On the eve of the day fixed for the General Court to assemble, in the midst of town-meetings far and near, Boston called a meeting at Faneuil Hall. The town had grown to a population of more than thirty thousand, but old citizens could remember the Stamp Act and the Boston Port Bill; they had seen Samuel Adams and John Hancock defy, in Faneuil Hall, the power of Parliament; and the same town-meeting which had stood firm against King George, even to the point of armed rebellion, still existed unchanged, ready to resist the tyranny of a Virginia President. January 23 four thousand citizens swarmed to the hall famous for its Revolutionary associations; and in the minds of all, either as a hope or a terror, revolution was the absorbing thought.
Socially, nothing could be more respectable than the assembly. The names of the committee appointed to draft a petition to the general court included the best people of Boston. The list began with Thomas Handasyd Perkins, and included Samuel Dexter, John Warren, William Sullivan, Jonathan Mason, and Theodore Lyman,—members of a city aristocracy which still existed in vigor as robust as in the days when aristocracy was sustained by English example and patronage. Chief-Justice Parsons, who freely expressed his opinion that the embargo was unconstitutional, had no part in the proceedings; but on his privately given advice the meeting was to take its stand. The Essex Junto, willing to escape its own unpopularity, surrendered the apparent lead to a man who shared in few of the extreme opinions of Pickering, Parsons, and George Cabot,—a man who stood second to no Federalist in ability, but who had never sympathized with Alexander Hamilton’s feuds, or with factious hostility either to Federalist or to Republican Presidents. Samuel Dexter, Secretary of War in 1800, Secretary of the Treasury in 1801, a lawyer of the highest standing, had been employed to argue against the constitutionality of the Embargo Act before Judge Davis in September, and although he lost his cause, he stoutly maintained the soundness of his argument. In truth, the question was still open; and since the trial at Salem, the Enforcement Act had greatly strengthened constitutional objections already strong. Dexter believed that his duty required him to join in protesting against such legislation, and accordingly he took an active part in drafting and defending the Resolutions and memorial reported by his committee, which appealed to the general court “for their interposition to save the people of this Commonwealth from the destructive consequences which they apprehend to their liberties and property from the continuance of the present system.”

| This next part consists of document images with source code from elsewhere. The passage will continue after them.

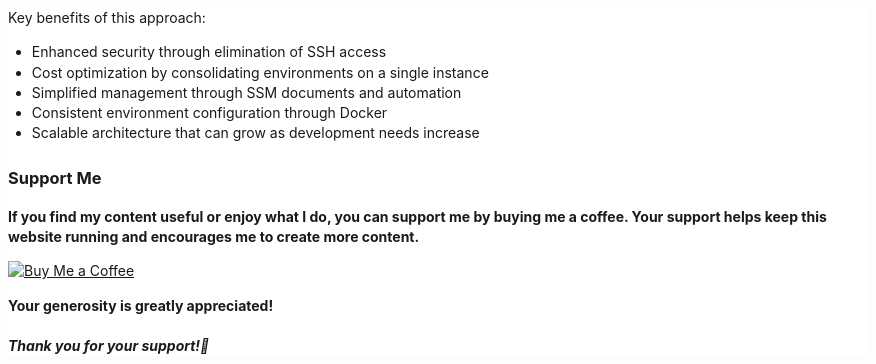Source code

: Key benefits of this approach:
- Enhanced security through elimination of SSH access
- Cost optimization by consolidating environments on a single instance
- Simplified management through SSM documents and automation
- Consistent environment configuration through Docker
- Scalable architecture that can grow as development needs increase

### Support Me

**If you find my content useful or enjoy what I do, you can support me by buying me a coffee. Your support helps keep this website running and encourages me to create more content.**

[![Buy Me a Coffee](https://www.buymeacoffee.com/assets/img/custom_images/orange_img.png)](https://www.buymeacoffee.com/sawanchokso)

**Your generosity is greatly appreciated!**

##### Thank you for your support!💚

No measure reported by Samuel Dexter was likely to satisfy the hot temper of a town-meeting. The regular Resolutions were duly adopted, with little vigorous opposition, and the meeting adjourned till the next day; but when the citizens reassembled, January 24, they passed another resolve, offered by Daniel Sargent, which startled the law-abiding public of Massachusetts by formally declaring that “we will not voluntarily aid or assist in the execution” of the Enforcement Act; and that “all those who shall so assist in enforcing upon others the arbitrary and unconstitutional provisions of this Act, ought to be considered as enemies to the Constitution of the United States and of this State, and hostile to the liberties of this people.”
Alarming as was the tone of Boston, Samuel Dexter and his associates avoided taking open part with the British government against their own. Elsewhere no such reticence was shown. Not only in private, in all places, at every table, did the bitterness of New England temper and the intensity of local prejudice allow themselves the freest expression, but the numerous town-meetings also showed a spirit rather British than American. Among many examples a few are worth recalling, to show the absence of national feeling, and the difficulties and dangers which stood in the nation’s way.
January 24 the town of Beverly, in Essex County, voted[357] that—
“They have witnessed with regret too strong a propensity to palliate and overlook the unjust aggressions of one foreign nation, and to exaggerate and misrepresent the conduct of another; that the measures pursued are calculated and designed to force us into a war with Great Britain,—a war which would be extremely detrimental to our agriculture, fatal to our commerce, and which would probably deprive us forever of the Bank fishery,—and to unite us in alliance with France, whose embrace is death.”
January 26 the town of Plymouth voted[358]—
“That by the partial and insidious management of our external relations, by a servile compliance with the views of one belligerent whose restless ambition is grasping at the subjugation of the civilized world, and by the unnecessary provocations offered to another, magnanimously contending for its own existence and the emancipation of the oppressed, our national peace is endangered, and our national dignity and good faith sacrificed on the altar of duplicity.”
January 23 the town of Wells, in the district of Maine, voted[359]—
“That we deprecate that cringing sycophancy which has marked the conduct of our national government toward the tyrant of Europe, while we view with indignation and alarm its hostility toward Great Britain.”